My best input for output is when I travel. I’m a local head. My greatest input is the human; and not the human through any form of technology—the human touch. Last week I was in Brazil. The first thing we do, you know, we go to the local spot, and they’re doing capoeira. Then we go to another spot, you know, there’s like four or five different local liquors they’re having, and I’ve gotta taste it. We went shopping. I went to the place where Michael Jackson did “They don’t really care about us.” Now, I could have looked at that online, but physically being there is going to do something to my brain. I call it like cultural currency, but it’s the idea of the human. My whole connection, my juju and my magic is the human connection.
I couldn’t imagine someone not listening to music. Anyone who tells me they don’t listen to music, I have to touch them to see if they have a heart.

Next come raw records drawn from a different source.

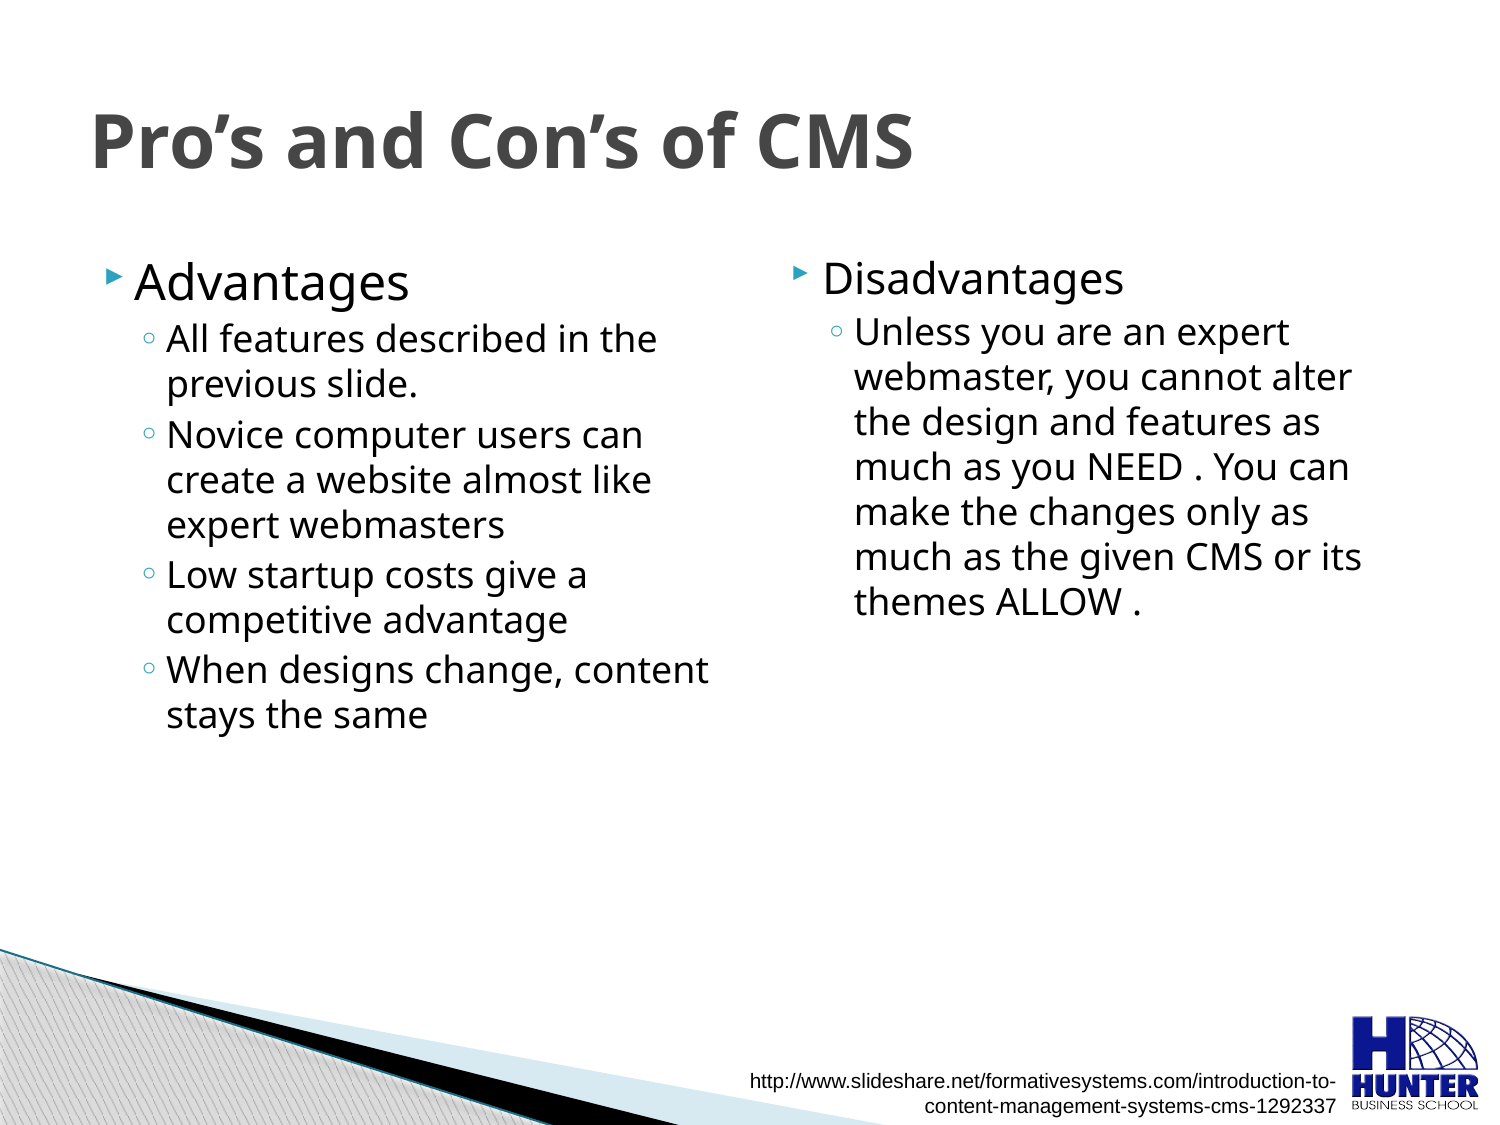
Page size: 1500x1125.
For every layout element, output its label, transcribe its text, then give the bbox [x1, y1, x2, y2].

title Pro’s and Con’s of CMS [75, 45, 1425, 233]
list Disadvantages Unless you are an expert webmaster, you cannot alter the design and features as much as you NEED . You can make the changes only as much as the given CMS or its themes ALLOW . [762, 243, 1425, 986]
text_box http://www.slideshare.net/formativesystems.com/introduction-to-content-management-systems-cms-1292337 [661, 1038, 1352, 1125]
list Advantages All features described in the previous slide. Novice computer users can create a website almost like expert webmasters Low startup costs give a competitive advantage When designs change, content stays the same [75, 243, 738, 986]
picture [1352, 1016, 1479, 1111]
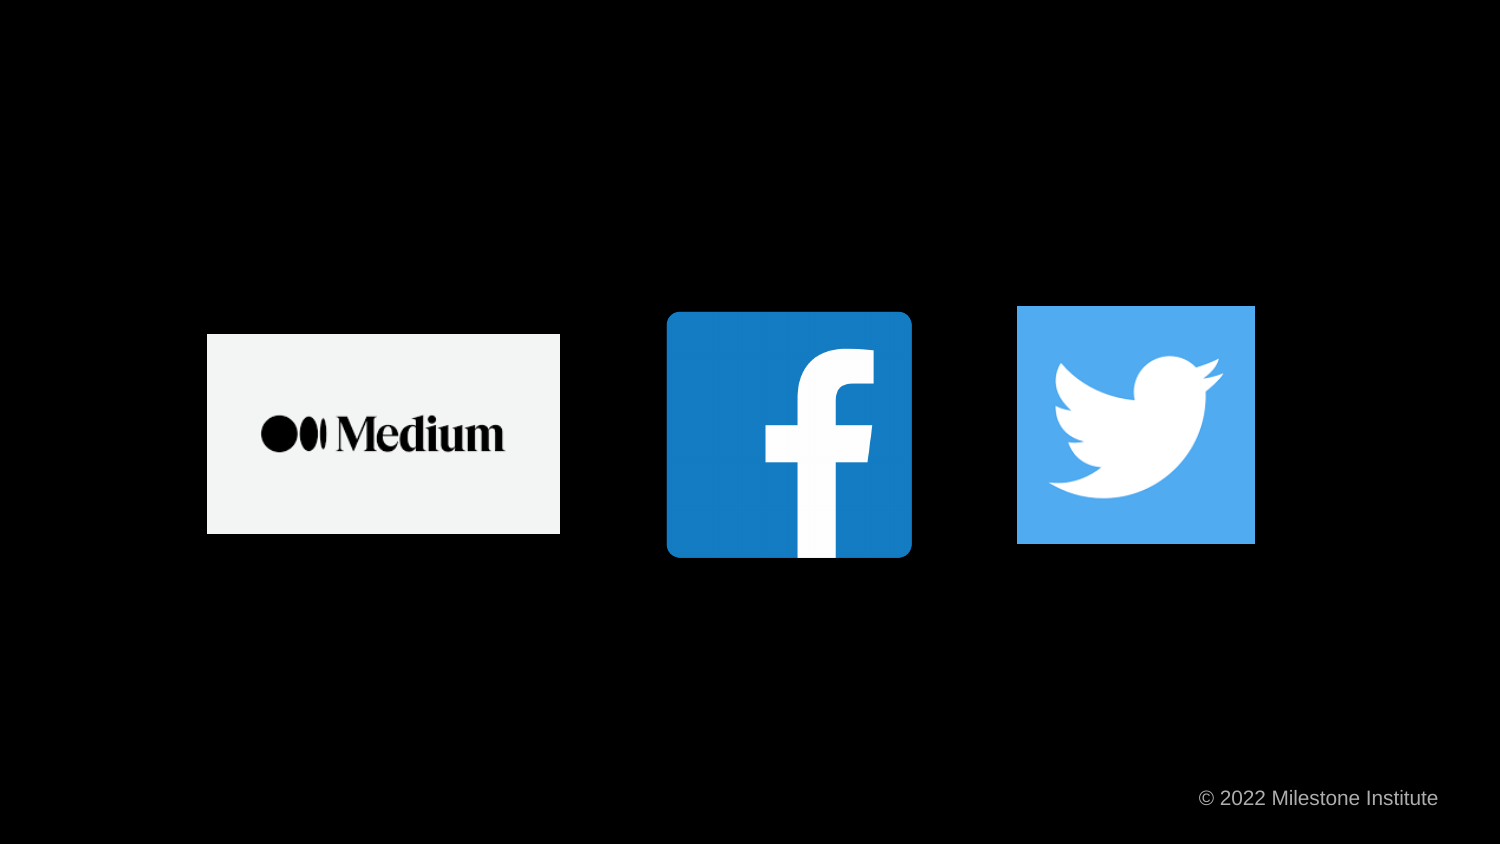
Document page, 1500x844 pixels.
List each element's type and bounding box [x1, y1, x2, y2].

picture [661, 307, 916, 562]
picture [1017, 306, 1255, 544]
picture [207, 334, 561, 535]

I always tell people, “Man, tell me whatever you want about America, it’s the greatest place in the world.” This is the only place I know where Wyclef could come from a hut. Snoop Dogg can come from where he comes from; 50 Cent could get shot nine times in Queens. Shakira could come from Colombia, and the next thing you know, we can appear in the forefront. And in the forefront, we get these tools, and once we get the tools, we become invincible. So whether it’s music tools, economical freedom tools, or culture currency, these tools work together and what they help us do is it helps us literally inspire and deliver an entire new generation.

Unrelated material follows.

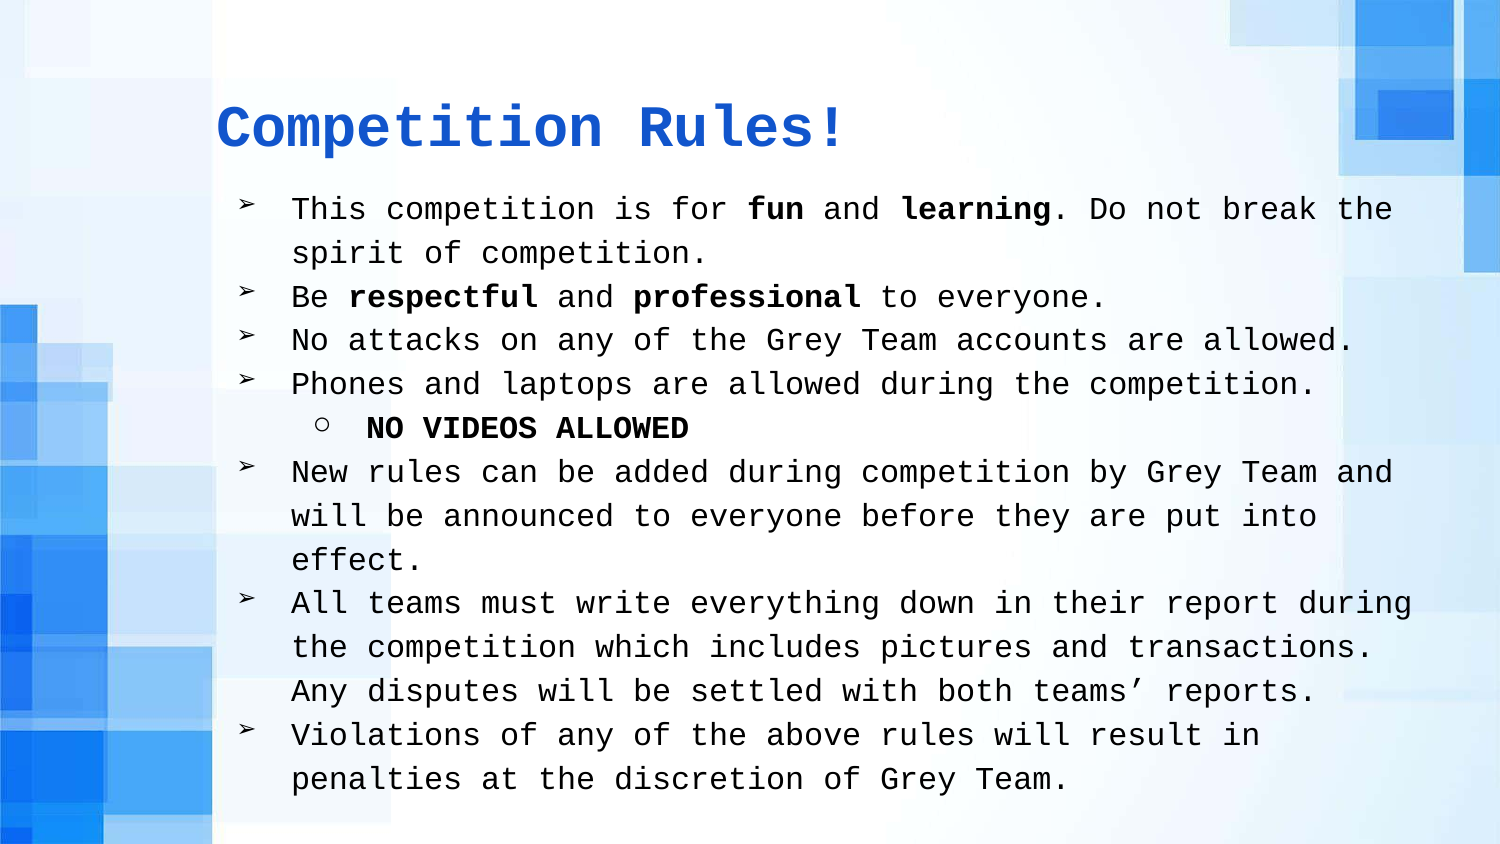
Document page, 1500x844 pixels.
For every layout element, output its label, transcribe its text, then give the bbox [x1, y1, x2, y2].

You get stuck because you need that pause time. You could be writing, writing, writing, writing, writing, and then all of a sudden, now you’re going into a state of forcing. So, whenever, like, I run out of it, I literally just chill. I don’t stress, I don’t be like, “Yo, when’s the next bar gonna come? When’s the next idea?” I feel as if it’s the universe that’s like, “Just calm the fuck down. Like, chill a little bit. You have to reboot.” It’s hard for people to understand that, and I’m telling you, we all have writer’s, block. It used to freak me out. So now if I have the block, I just chill, smoke a joint, relax, you know, play my piano, take time.